The process of Threat Modeling when developing Medical Software begins with identification of possible and common threats. Claricode has adopted industry techniques and uses the STRIDE check list to aid in our threat modeling process. The STRIDE checklist stands for: Spoofing, Tampering, Repudiation, Information Disclosure, Denial of Service, and Elevation of Privilege.
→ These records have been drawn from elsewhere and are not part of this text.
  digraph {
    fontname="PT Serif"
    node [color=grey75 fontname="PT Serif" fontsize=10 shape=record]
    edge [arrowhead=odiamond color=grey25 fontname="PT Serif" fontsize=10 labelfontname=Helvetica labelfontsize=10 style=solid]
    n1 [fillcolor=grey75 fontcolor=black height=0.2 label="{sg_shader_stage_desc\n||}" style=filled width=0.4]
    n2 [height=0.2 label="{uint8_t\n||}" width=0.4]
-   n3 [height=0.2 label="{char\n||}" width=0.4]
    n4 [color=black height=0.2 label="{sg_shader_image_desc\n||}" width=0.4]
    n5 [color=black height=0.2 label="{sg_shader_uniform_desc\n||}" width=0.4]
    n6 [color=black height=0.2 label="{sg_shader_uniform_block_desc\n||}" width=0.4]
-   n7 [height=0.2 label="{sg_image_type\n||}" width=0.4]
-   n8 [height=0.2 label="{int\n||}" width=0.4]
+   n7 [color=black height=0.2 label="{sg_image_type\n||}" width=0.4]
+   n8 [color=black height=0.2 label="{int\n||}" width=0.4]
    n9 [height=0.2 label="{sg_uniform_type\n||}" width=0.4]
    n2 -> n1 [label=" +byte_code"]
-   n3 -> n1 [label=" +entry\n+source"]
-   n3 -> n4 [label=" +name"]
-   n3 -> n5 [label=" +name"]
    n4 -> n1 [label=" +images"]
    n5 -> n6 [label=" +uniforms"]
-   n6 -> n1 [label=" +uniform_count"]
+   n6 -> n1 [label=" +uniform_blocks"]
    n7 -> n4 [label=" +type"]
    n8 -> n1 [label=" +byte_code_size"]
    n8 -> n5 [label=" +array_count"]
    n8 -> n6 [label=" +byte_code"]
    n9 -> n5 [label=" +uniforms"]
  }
The elements of this checklist are further defined below.
Spoofing
Security Property: Authentication
A spoofing attack is when a person or application successfully masquerades as another by falsifying data and thereby gaining illegitimate access.
Spoofing Types
- Man-in-the-middle attack and internet protocol spoofing
- URL Spoofing
- Phishing
- Referrer Spoofing
- Email Address Spoofing
Examples: Basic HTTP authentication sends credentials in the clear Credentials or tokens stored in HTTP cookies Authentication tokens in the clear on the wire Intercepting DNS requests – DNS Spoofing
Tampering
Security Property: Integrity
A tampering attack is when an unauthorized person or program modifies data or code.
Examples: SQL injection to modify database data Modifying data on the wire, in transit Unsecured access to pages and components HTTP cookies
Repudiation
Security Property: Non-repudiation
A repudiation attack is when a person or program denies performing an action and there is no evidence or log to prove that person or program did in fact breach security.
Examples: User performs an illegal operation and there is no trace of what happened Attacker gets a prescription drug ordered without an audit trail
Information Disclosure
Security Property: Confidentiality
An Information Disclosure attack is when a person or program gained exposure of information and was not authorized to see it.
Examples: Reading on the wire Unsecured pages and components Error messages that reveal implementation details
Denial of Service
Security Property: Availability
A Denial of Service attack is when a program degrades service to users.
Examples: DDoS attacks Poorly behaved components that can be exploited Disabling a credential store
Elevation of Privilege
Security Property: Authorization
An Elevation of Privilege attack is when a person or program gains privileged access without authorization.
Examples: Install an .exe and wait for an admin logon Unsecured components that communicate to other services with admin rights Impersonation
Threat Matrix
These application threats are documented into a Threat Matrix and ranked. This document is a living document and should never be frozen in time. The risks are rated and evaluated for risk exposure by calculating probability multiplied by impact (P * I = RE). The results can be sorted by risk exposure to determine priority.
Another useful acronym for documenting threats is DREAD, which is Damage potential, Reproducibility, Exploitability, Affected users, and Discoverability.